EXERCISE |
Print the listing's lines from the line with "a 2 on the side" through the line with "[198, 123, 229, 174]", both included, copying each one verbatim.

DATA SECTION |

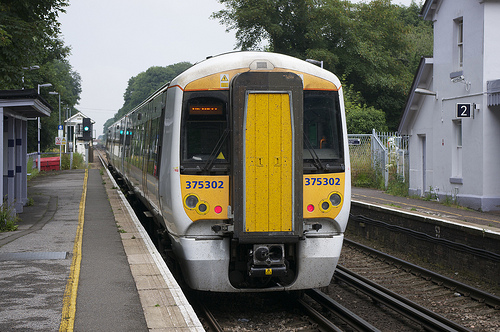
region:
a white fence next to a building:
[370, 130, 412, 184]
* * *
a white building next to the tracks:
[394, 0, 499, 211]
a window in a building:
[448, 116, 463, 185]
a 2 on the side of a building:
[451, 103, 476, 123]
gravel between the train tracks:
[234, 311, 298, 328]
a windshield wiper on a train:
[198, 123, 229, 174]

WORKED ANSWER |
a 2 on the side of a building:
[451, 103, 476, 123]
gravel between the train tracks:
[234, 311, 298, 328]
a windshield wiper on a train:
[198, 123, 229, 174]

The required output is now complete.